Les miliciens ont également été interrogés sur l’idée d’ouvrir les mandats communaux aux étrangers installés sur place. Ils l’accueillent favorablement alors que les projets visant à accorder le droit de vote aux étrangers échouent régulièrement devant le peuple.

C’est vrai. L’octroi des droits politiques aux étrangers est largement soutenu par les politiciens de milice des communes d’importance moyenne. Les partisans typiques sont âgés de 40 à 64 ans, membres d’un parlement communal et viennent majoritairement de la Suisse latine.

Vous avez qualifié la Suisse de démocratie participative. Est-ce que celle-ci évolue toujours davantage vers une démocratie de spectateurs?

Voter ou élire ses représentants est simple et ne demande rien de particulier. Pour le travail de milice en revanche, il faut faire preuve de constance, de fiabilité et prendre des responsabilités. il y a toujours moins de gens disponibles pour cette forme de participation exigeante.

Il est d’ailleurs parfaitement possible que cette évolution conduise à des structures toujours plus professionnelles et que les indemnités toujours plus conséquentes fassent perdre son caractère bénévole au système de milice.

Quelles seraient les conséquences pour le système politique suisse?

Le système de milice contribue à réduire l’écart entre l’élite politique et la population, favorise l’identification entre les gouvernés et les gouvernants et entretient la confiance dans le monde politique. Une source importante du capital politique de la Suisse sera perdue si ce principe organisationnel se modifie.

Avec l’Année du travail de miliceLien externe, l’Association des communes suisses (ACS) veut attirer l’attention du public sur la crise que traverse le système de milice suisse, une crise qui peut prendre des proportions dramatiques au niveau de la démocratie locale. La chute de la participation des citoyens, le manque de volontaires prêts à assumer des fonctions politiques, la réduction de la marge de manœuvre politique, les fusions de commune et la disparition des médias locaux ou régionaux en sont les principales raisons.

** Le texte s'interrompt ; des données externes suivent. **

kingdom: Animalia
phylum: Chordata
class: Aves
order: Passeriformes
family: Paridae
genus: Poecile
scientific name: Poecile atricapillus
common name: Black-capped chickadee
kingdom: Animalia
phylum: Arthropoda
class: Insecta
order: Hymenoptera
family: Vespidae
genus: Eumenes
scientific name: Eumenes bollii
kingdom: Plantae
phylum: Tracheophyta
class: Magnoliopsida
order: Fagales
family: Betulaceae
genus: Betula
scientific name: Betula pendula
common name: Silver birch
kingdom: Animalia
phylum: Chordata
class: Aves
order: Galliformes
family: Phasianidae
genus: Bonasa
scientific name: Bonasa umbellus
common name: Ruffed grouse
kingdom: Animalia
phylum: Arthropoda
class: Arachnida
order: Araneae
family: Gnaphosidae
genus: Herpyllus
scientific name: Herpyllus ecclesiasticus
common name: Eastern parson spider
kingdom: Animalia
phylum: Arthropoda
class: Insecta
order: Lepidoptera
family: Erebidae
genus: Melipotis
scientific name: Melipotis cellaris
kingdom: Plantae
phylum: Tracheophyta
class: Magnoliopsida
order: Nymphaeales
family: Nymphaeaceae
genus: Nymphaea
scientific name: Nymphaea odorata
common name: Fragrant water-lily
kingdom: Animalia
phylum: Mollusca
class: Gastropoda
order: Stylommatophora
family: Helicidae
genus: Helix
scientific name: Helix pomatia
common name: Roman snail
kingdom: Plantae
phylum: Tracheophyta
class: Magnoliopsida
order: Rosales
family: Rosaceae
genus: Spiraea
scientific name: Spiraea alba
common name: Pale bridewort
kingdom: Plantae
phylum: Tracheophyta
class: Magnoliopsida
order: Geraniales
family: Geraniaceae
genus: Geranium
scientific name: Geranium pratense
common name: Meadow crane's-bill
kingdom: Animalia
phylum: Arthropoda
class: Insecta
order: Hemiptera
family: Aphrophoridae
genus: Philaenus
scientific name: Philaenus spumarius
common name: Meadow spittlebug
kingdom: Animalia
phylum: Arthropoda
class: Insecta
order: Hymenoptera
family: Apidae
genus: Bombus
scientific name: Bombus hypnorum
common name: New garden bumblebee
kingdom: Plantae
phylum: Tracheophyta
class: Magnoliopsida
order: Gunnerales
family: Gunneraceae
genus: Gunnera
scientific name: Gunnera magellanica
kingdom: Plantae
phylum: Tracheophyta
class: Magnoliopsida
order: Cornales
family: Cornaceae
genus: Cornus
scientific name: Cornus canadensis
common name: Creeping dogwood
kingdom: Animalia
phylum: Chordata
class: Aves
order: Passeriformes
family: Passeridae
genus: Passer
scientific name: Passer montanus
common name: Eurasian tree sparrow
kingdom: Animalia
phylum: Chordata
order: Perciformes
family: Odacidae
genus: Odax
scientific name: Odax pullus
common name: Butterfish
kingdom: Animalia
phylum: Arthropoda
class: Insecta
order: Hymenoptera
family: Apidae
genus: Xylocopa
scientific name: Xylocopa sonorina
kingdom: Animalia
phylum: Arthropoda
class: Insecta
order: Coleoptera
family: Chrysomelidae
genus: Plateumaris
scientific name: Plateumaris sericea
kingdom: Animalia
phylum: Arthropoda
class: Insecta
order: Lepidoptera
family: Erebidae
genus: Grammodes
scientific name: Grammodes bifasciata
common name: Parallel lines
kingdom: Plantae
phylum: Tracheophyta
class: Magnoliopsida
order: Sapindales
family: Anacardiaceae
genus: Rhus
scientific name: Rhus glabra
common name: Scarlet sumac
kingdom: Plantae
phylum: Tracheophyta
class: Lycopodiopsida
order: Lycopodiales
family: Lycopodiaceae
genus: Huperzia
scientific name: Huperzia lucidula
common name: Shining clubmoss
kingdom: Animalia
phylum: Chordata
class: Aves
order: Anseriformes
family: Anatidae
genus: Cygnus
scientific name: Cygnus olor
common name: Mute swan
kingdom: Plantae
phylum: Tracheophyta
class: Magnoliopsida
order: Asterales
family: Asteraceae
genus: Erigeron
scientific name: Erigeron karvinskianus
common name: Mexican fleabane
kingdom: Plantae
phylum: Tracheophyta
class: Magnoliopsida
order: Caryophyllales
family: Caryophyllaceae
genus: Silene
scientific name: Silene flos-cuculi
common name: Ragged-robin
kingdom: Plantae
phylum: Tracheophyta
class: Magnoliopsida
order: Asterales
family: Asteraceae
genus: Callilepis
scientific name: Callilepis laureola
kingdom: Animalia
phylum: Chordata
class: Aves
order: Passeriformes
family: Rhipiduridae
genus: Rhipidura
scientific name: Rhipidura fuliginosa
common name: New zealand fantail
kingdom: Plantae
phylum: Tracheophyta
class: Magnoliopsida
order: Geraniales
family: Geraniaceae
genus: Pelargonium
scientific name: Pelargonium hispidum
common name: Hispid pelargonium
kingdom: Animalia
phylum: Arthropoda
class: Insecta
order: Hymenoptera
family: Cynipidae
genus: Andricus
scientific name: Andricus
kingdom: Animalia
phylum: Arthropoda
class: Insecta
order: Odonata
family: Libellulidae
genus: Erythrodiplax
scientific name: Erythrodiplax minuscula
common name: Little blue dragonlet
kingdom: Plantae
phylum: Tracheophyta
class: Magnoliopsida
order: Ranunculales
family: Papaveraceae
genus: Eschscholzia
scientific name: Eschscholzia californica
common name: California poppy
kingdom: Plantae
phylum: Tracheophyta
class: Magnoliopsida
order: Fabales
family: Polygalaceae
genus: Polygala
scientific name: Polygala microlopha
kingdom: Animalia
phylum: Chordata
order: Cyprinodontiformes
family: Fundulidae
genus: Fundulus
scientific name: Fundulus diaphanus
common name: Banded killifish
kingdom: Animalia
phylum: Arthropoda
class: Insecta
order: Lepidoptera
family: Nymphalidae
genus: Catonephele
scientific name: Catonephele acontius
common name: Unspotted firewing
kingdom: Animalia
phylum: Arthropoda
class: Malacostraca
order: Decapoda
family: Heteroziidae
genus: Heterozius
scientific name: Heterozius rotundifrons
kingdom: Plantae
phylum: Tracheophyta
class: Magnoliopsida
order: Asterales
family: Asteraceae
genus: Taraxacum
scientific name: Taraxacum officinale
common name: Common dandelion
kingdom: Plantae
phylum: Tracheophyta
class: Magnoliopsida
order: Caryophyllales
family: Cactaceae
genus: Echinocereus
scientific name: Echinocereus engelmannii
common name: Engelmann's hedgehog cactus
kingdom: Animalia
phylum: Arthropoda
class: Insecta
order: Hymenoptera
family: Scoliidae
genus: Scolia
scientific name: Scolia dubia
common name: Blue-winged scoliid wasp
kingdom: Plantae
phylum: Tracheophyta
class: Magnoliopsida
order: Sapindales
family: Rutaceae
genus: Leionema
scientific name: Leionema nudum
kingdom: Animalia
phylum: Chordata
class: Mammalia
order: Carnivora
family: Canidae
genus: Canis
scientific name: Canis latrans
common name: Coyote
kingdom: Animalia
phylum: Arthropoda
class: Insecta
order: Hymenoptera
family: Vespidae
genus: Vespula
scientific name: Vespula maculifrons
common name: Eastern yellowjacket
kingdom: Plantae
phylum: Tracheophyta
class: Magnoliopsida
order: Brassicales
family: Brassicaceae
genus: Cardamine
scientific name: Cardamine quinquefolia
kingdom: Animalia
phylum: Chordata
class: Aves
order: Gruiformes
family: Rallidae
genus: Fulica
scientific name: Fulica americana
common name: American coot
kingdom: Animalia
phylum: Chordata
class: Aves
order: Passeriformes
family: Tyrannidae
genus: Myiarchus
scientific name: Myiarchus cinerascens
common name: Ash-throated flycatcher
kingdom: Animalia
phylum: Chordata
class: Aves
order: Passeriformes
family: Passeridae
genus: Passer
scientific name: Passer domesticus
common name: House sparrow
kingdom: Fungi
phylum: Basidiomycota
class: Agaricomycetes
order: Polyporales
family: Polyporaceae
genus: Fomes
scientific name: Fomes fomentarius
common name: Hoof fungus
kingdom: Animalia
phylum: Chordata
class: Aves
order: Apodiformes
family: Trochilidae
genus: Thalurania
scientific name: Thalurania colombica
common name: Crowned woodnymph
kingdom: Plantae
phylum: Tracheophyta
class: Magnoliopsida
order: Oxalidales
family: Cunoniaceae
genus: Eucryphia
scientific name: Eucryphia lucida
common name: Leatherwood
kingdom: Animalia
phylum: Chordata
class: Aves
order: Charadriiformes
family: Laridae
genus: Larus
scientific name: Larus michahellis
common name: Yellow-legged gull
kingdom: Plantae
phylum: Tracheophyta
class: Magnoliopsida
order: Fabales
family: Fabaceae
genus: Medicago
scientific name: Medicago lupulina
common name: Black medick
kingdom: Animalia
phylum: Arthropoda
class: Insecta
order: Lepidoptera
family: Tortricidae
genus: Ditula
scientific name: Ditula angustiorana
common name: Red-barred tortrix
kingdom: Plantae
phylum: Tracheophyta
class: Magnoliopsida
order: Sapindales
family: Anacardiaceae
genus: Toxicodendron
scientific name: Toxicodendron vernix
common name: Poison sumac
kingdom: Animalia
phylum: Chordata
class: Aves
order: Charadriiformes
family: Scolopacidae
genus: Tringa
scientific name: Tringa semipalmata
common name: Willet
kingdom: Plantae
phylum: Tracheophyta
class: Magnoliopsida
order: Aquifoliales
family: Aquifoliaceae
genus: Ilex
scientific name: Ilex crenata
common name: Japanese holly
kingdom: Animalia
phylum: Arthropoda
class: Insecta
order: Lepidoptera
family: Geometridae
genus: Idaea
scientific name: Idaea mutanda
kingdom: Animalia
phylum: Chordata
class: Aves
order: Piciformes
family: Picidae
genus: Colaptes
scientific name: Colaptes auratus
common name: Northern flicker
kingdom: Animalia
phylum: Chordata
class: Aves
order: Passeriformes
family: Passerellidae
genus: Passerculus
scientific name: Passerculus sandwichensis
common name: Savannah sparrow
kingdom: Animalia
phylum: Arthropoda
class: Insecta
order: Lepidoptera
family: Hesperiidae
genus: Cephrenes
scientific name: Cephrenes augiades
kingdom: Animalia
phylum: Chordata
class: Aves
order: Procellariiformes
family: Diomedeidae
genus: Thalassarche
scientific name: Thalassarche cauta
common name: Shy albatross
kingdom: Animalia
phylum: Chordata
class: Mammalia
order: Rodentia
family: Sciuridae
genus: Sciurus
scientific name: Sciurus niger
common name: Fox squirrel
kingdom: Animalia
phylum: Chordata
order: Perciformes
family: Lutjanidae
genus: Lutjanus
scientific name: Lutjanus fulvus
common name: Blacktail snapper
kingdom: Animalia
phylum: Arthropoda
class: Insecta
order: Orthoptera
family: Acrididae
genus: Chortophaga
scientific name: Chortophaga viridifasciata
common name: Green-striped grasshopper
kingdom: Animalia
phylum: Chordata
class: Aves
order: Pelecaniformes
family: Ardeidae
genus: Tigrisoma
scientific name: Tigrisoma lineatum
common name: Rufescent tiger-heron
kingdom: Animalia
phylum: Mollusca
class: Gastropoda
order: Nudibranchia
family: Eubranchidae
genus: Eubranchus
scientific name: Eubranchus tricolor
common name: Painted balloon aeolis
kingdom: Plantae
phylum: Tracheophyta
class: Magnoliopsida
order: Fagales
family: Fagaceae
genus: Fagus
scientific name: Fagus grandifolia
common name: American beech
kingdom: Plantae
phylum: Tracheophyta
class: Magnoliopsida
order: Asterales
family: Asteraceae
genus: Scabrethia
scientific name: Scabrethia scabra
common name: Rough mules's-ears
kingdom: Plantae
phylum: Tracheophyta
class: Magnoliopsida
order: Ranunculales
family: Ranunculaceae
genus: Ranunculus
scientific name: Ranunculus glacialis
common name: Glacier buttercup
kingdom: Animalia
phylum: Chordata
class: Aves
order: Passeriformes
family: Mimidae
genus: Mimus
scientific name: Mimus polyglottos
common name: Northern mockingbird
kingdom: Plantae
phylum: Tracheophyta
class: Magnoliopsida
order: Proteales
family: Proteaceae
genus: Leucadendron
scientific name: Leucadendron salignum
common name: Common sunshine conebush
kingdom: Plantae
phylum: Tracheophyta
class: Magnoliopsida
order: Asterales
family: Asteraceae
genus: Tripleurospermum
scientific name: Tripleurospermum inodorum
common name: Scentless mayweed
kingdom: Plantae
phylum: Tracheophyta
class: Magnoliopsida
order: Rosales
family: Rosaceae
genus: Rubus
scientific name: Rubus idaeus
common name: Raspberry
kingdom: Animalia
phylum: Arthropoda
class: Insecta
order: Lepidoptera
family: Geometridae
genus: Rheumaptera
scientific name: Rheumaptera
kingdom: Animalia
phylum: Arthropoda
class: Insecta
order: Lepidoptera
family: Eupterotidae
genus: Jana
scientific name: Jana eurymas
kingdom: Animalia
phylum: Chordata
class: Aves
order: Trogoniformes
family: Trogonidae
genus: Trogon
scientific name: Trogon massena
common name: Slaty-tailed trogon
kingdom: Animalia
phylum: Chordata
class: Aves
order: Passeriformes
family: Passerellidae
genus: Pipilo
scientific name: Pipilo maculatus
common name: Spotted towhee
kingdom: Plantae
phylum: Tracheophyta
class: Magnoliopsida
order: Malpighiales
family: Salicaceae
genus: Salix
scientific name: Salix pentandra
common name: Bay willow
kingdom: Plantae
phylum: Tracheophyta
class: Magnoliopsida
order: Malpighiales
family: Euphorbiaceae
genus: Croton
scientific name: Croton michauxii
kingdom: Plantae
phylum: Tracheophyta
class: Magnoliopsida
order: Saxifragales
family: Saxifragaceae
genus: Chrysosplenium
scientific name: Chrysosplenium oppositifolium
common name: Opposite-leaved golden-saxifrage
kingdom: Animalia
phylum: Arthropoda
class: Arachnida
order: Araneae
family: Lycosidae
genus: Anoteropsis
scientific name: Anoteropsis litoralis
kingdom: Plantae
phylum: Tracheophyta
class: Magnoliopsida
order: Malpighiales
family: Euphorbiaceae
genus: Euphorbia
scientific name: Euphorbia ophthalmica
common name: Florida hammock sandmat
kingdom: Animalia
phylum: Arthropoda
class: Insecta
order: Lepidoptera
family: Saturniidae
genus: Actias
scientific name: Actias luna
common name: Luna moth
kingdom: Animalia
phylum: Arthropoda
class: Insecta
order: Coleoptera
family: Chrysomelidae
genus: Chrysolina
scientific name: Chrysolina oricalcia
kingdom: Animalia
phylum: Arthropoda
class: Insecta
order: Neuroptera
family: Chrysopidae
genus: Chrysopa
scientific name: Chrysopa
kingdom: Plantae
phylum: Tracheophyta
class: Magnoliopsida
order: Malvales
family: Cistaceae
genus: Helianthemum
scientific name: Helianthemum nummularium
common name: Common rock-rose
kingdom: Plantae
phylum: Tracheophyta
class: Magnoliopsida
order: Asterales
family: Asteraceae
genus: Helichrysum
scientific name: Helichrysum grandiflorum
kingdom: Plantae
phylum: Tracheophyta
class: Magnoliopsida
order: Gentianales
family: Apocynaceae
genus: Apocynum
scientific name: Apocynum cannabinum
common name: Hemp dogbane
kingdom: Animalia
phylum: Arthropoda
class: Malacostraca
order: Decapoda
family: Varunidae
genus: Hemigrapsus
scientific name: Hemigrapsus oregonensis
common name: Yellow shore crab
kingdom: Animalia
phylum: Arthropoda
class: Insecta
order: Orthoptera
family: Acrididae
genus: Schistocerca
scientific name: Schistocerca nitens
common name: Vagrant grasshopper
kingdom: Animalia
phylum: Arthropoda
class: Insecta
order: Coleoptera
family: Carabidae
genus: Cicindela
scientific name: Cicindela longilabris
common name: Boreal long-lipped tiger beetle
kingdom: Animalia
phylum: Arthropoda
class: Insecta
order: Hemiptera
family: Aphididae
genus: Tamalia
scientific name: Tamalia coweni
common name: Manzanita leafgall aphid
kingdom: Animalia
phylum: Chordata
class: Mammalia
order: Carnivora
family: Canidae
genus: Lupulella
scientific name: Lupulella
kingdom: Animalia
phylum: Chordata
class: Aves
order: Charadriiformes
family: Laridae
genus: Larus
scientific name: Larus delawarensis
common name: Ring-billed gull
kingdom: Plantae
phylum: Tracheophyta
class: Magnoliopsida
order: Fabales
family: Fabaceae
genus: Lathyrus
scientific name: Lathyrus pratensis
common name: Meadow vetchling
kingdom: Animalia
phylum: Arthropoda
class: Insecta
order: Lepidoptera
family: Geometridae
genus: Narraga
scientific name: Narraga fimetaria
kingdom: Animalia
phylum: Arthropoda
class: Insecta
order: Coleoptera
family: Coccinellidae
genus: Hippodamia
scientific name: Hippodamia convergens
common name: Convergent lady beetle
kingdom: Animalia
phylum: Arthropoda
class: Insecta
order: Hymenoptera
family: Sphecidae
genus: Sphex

Afin de promouvoir une discussion interdisciplinaire approfondie sur les solutions envisageables, l’ACS organise en 2019 des manifestations dans toute la Suisse avec des partenaires issus de différents secteurs. Une des plus importantes sera le séminaire d’été qui se tiendra les 23 et 24 mai Bellinzone. Le premier jour, des experts et des expertes discuteront de l’avenir du système de milice. Le lendemain, le ministre suisse des affaires étrangères Ignazio Cassis sera l’invité d’honneur de l’assemblée générale de l’Association des villes suisses.

swissinfo.ch est partenaire média de l’Année du travail de milice et publie régulièrement des articles sur cette question.